El trabajo no era gran cosa, Matilde se ocuparía de llevar la portería de dicho edificio, controlar quién entra y sale en cada momento, recoger las cartas y el periódico cada mañana para los señores del edificio y mantener limpio el edificio en todo momento.

Los señores la habían acogido muy amablemente y para su sorpresa le habían permitido que sus dos hijos, Martin y Carmen, se quedasen a vivir con ella y el resto de sus compañeras en el altillo de aquel edificio, lugar destinado para el descanso del servicio, a cambio de que ambos muchachos ayudasen a su madre en las tareas de mantenimiento y limpieza del edificio y un pequeño jornal para cada uno, insignificante casi. Un acuerdo con el que estuvieron de acuerdo todos. Los tres miembros de la familia por fin tendrían un techo bajo el que vivir, comida que llevarse al buche cada día y un pequeño salario a cambio de ello, lo suficiente para sobrevivir.

Nada más llegar a aquel edificio Martin pensó en la suerte que tenían algunas personas de haber nacido en una familia con posibles y una casa, en la que, sin mucho esfuerzo (muchas veces por herencias de antepasados), el dinero entraba, disfrutando de pequeños lujos como lo eran aquellas ropas de calidad, comidas abundantes y variadas a lo larga del día, etc. Él y su hermana nunca habían tenido esa suerte, tampoco sus padres ni sus abuelos.

En el pueblo de Salamanca en el que vivían antes de mudarse a la capital, los dos hermanos se dedicaban a ayudar a su padre en el cuidado de los animales y de las tierras del terrateniente de aquel pequeño pueblo. En algunas ocasiones su hermana Carmen también debía ir a ayudar a su madre, Matilde, en la limpieza de la casa del mismo.

Habían llegado a un acuerdo con él. La limpieza de la casa del terrateniente y el laburo de parte de sus tierras y animales a cambio de quedarse ellos, únicamente, con el 20% de lo extraído en cada campaña. Por supuesto, el otro 80% iría para el terrateniente y su familia, quiénes se encargarían de venderlo a terceros para ganar él más dinero. Aquello, en muchas ocasiones, les permitía vivir a duras penas, pero no es que desde su posición y clase social pudiesen pedir mucho más. Trabajar cada día para sobrevivir era único que podían hacer.

A Martin su vida en el pueblo le hacía feliz, a pesar de todo el trabajo que tenía que desempeñar cada día. Allí podía correr por él campo o tumbarse a contemplar el cielo y sus pájaros cada mañana antes de la jornada laboral.
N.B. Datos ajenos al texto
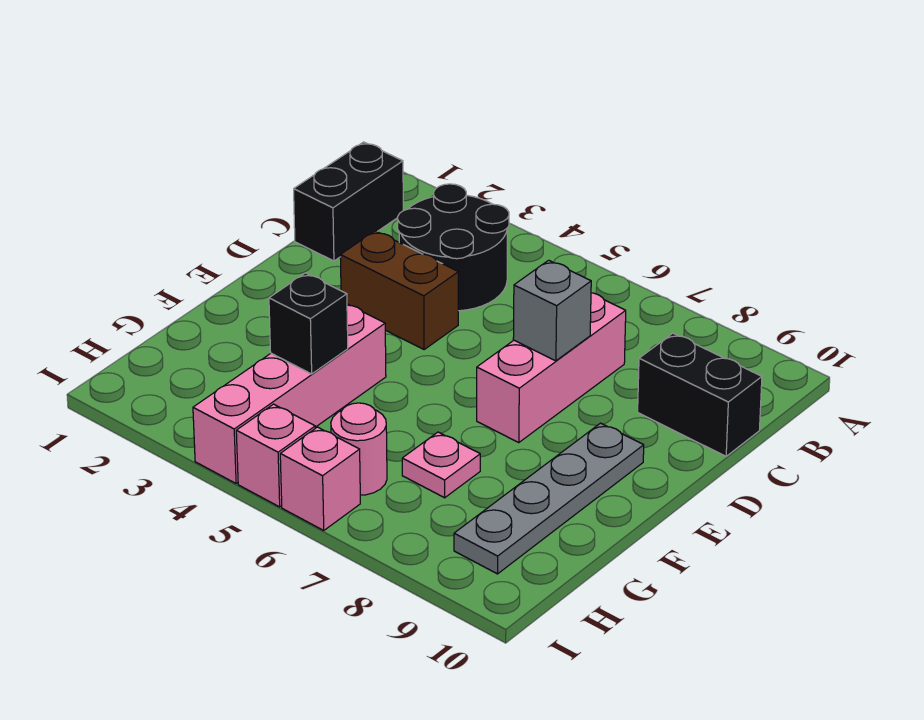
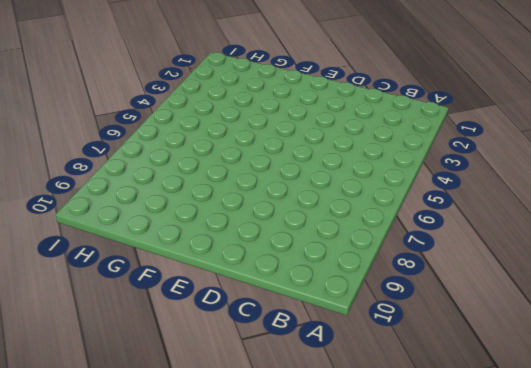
none -> black 1x2 brick [294,142,403,261]
none -> black 2x2 round brick [398,184,509,311]
none -> pink 1x3 brick [477,293,626,443]

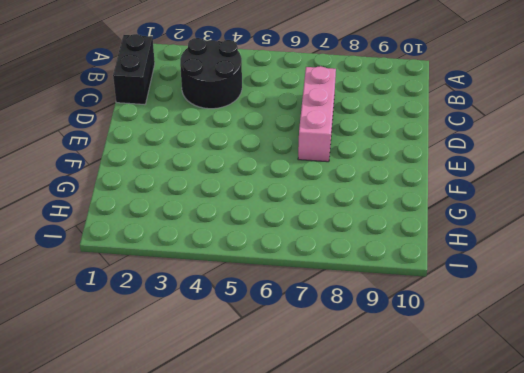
none -> black 1x2 brick [638,333,762,456]
none -> brown 1x2 brick [340,231,458,350]
none -> grey 1x4 plate [454,423,644,574]

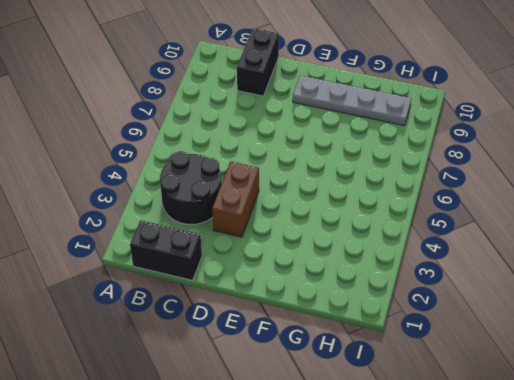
none -> pink 1x3 brick [477,293,626,443]
none -> pink 1x4 brick [193,304,386,484]
none -> pink 1x1 plate [402,432,480,498]

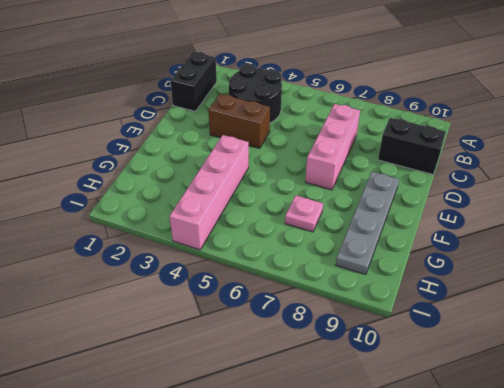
none -> pink 1x1 round brick [331,403,387,495]
none -> pink 1x1 brick [236,404,315,507]
none -> pink 1x1 brick [280,427,360,530]

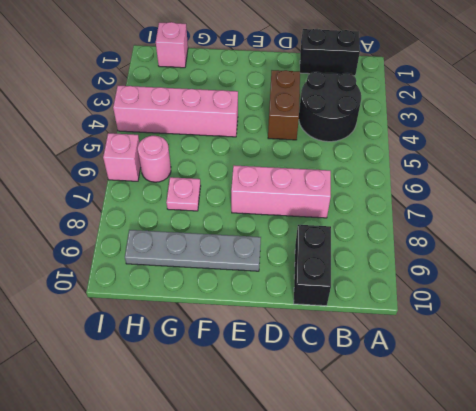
pink 1x1 brick [156,22,188,68] -> pink 1x1 brick moved to [236,404,315,507]
none -> grey 1x1 brick [513,260,591,361]
none -> black 1x1 brick [269,273,348,374]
Pero había algo que a Martin le hacía especialmente feliz. A cambio del cuidado de sus animales, en este caso los caballos, el terrateniente le dejaba hacer usos de ellos y dar paseos, muy de vez en cuando, por el campo subido a su lomo.

A Martin le encantaba pasar tiempo con los caballos por lo que, normalmente, su padre le dejaba a él la limpieza de los establos, su aseo y alimentación. Sabía de la gran pasión que su hijo había generado por dichos animales y le gustaba ver a su hijo trabajar así de feliz.

Todas las noches, el mayor de los hermanos, soñaba con algún día poder dedicarse al mundo de los caballos. Cuidar de ellos, alimentarlos y ayudarles a estar sanos. Aquella ilusión se había esfumado de su vida, como una hoja que es arrastrada por el viento fuerte, llevándola muy lejos de su punto de partida, tras su partida a aquella gran ciudad. Allí Martin no solía ver caballos ni mucho menos pasar tiempo con ellos. Solo alguna vez, veía a aquellos que utilizaban para transportar en los majestuosos carruajes a los señores de posibles.